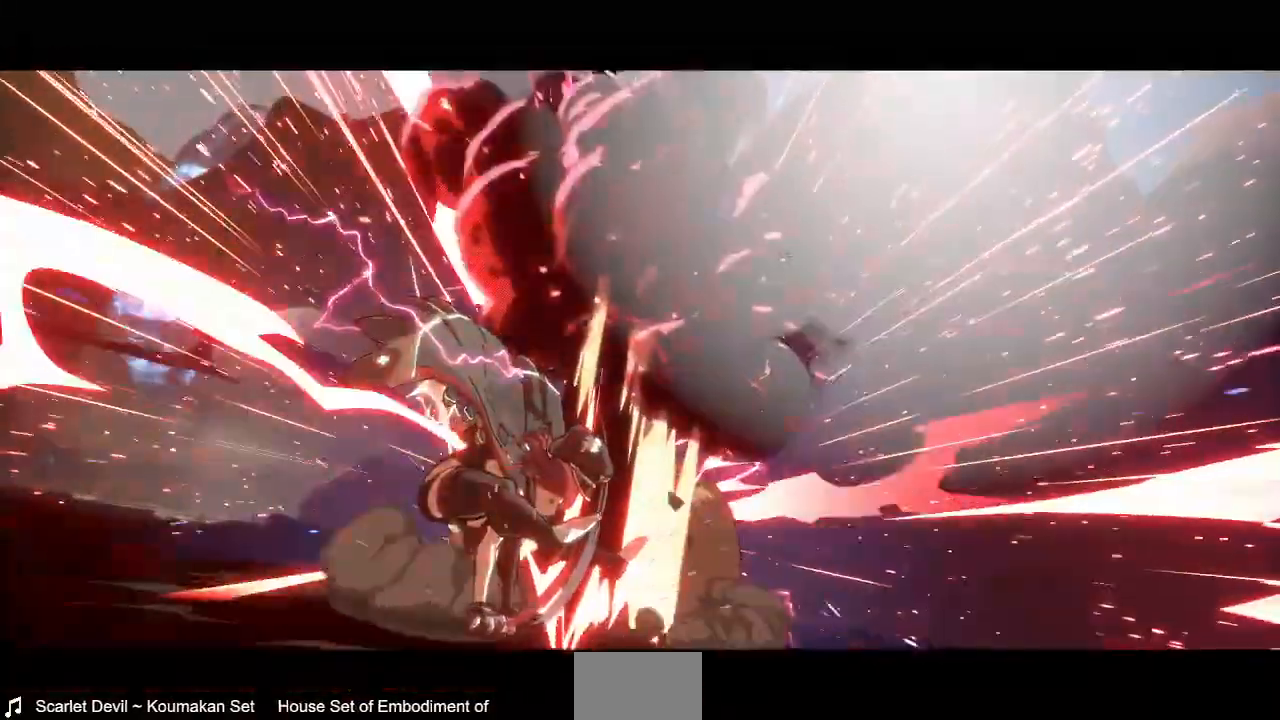
{"buttons": [], "events": [[40, "DPAD_DOWN", "down"], [200, "DPAD_DOWN", "up"], [240, "DPAD_RIGHT", "up"]]}
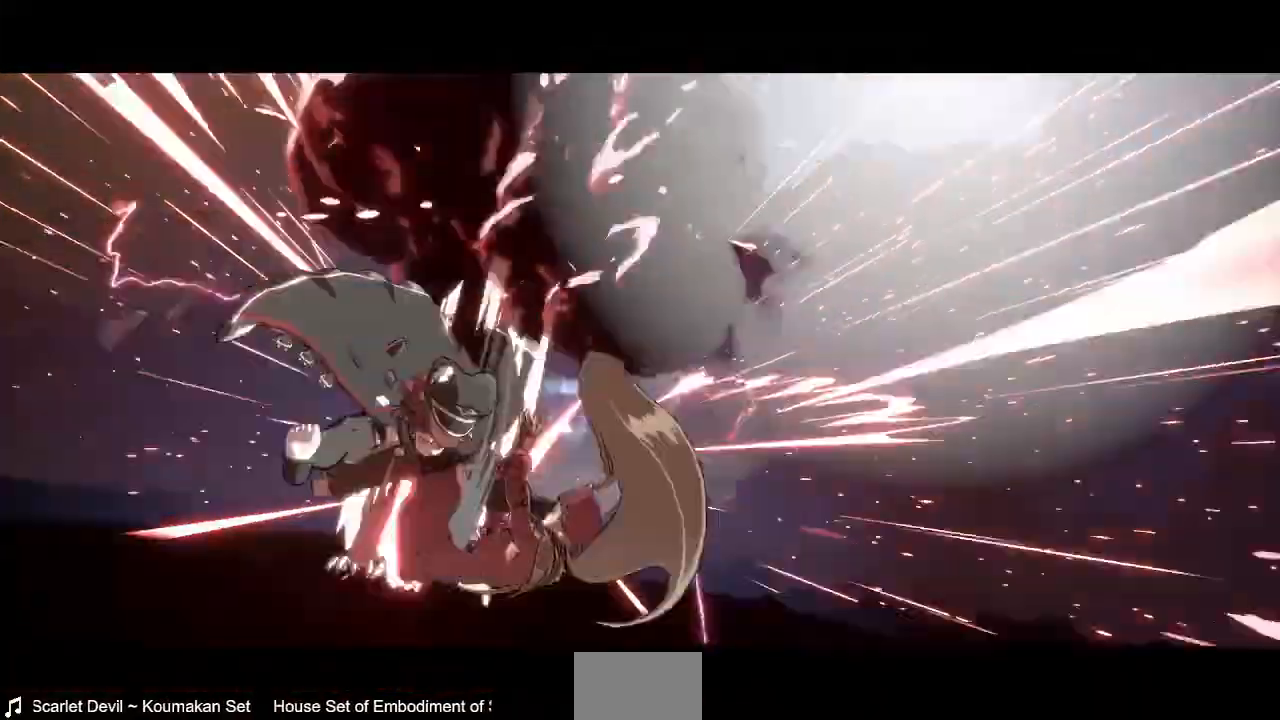
{"buttons": [], "events": []}
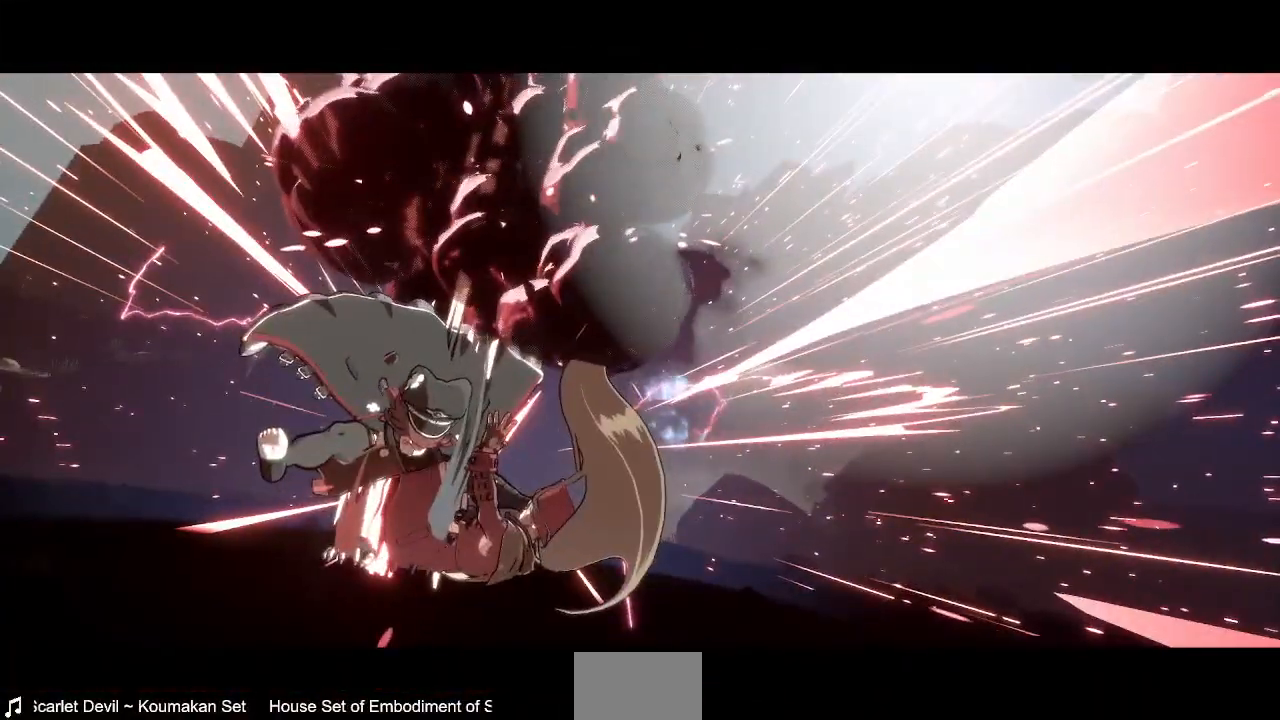
{"buttons": [], "events": []}
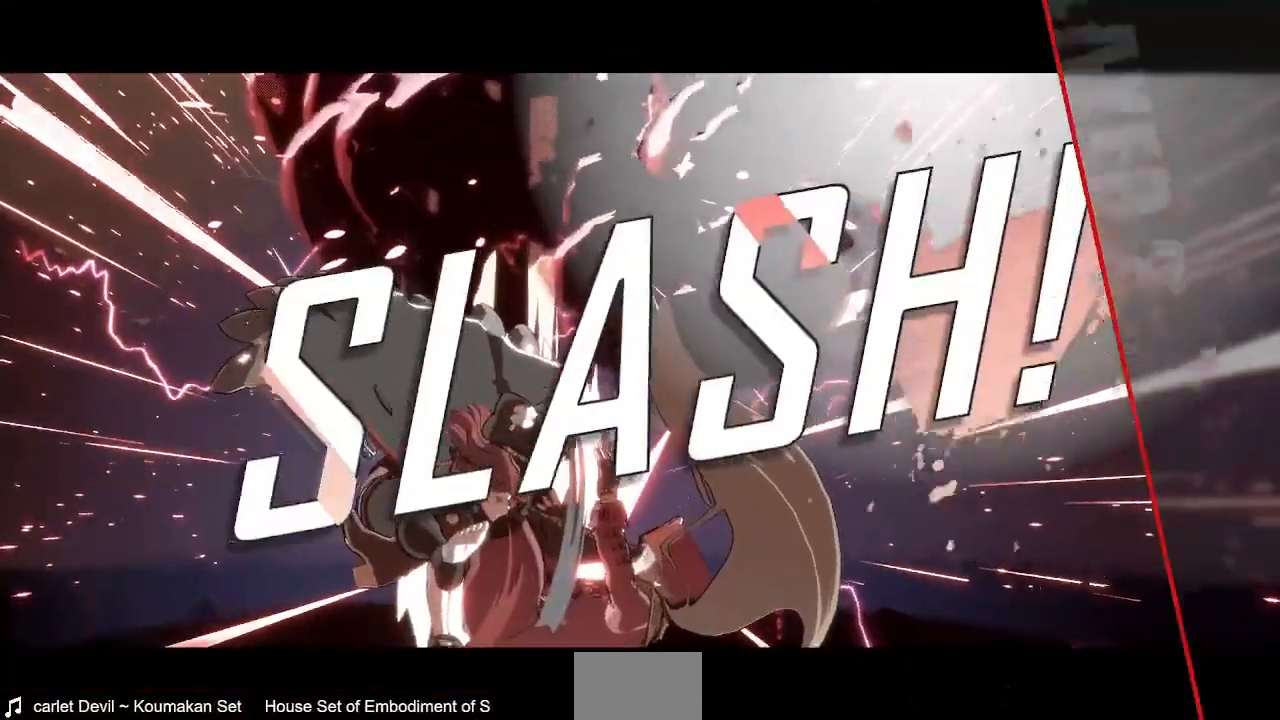
{"buttons": [], "events": []}
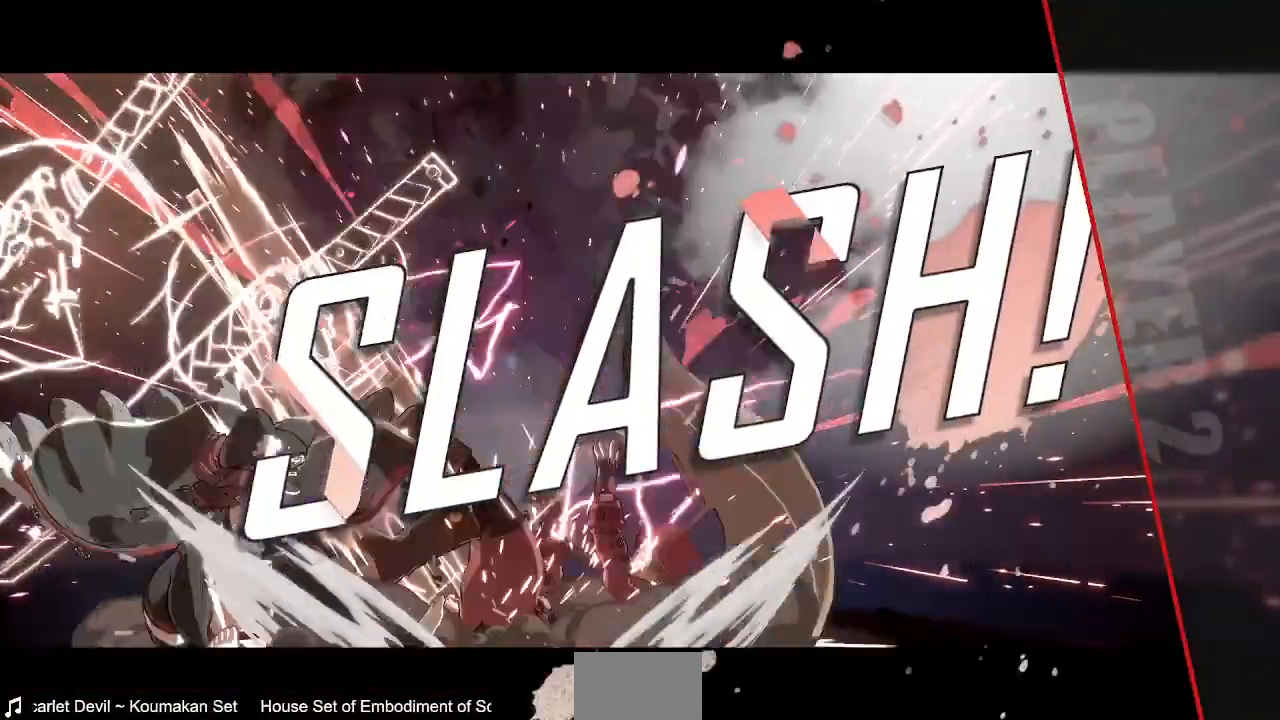
{"buttons": [], "events": []}
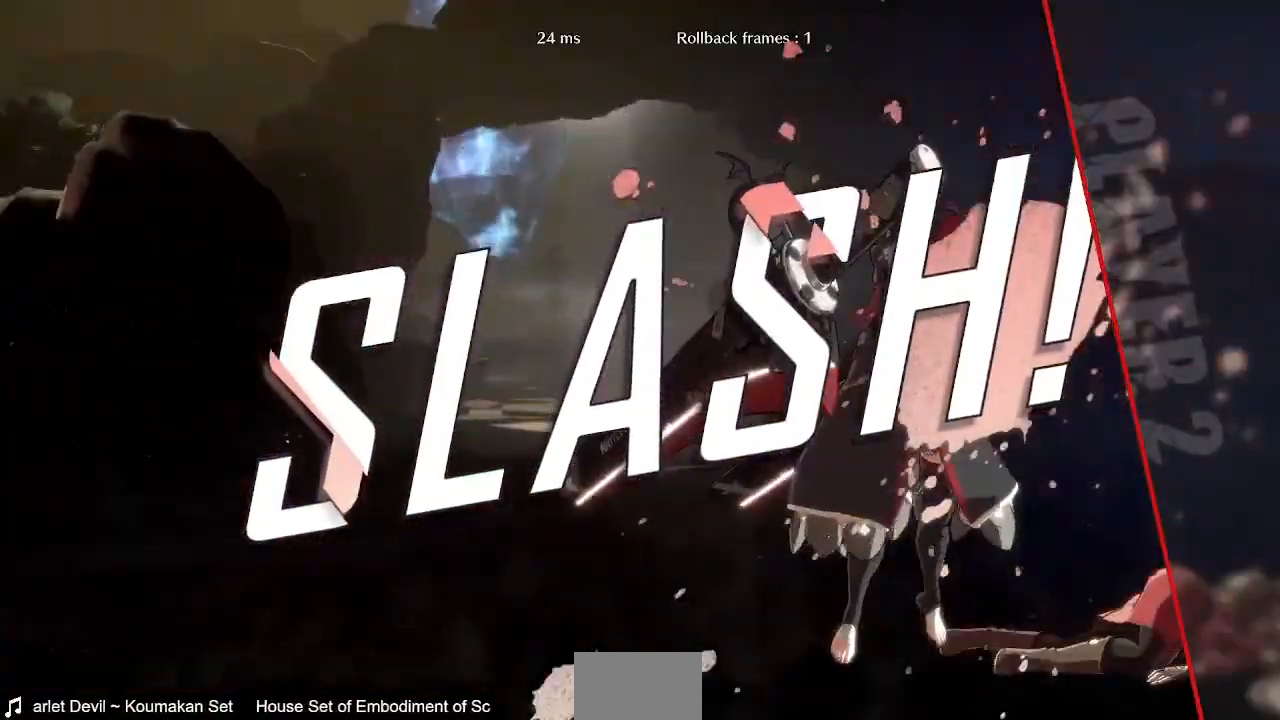
{"buttons": [], "events": []}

--------------------

Would you write out each entry word for word and omit the images?

## Exercise solution
{"buttons": [], "events": [[40, "DPAD_DOWN", "down"], [200, "DPAD_DOWN", "up"], [240, "DPAD_RIGHT", "up"]]}
{"buttons": [], "events": []}
{"buttons": [], "events": []}
{"buttons": [], "events": []}
{"buttons": [], "events": []}
{"buttons": [], "events": []}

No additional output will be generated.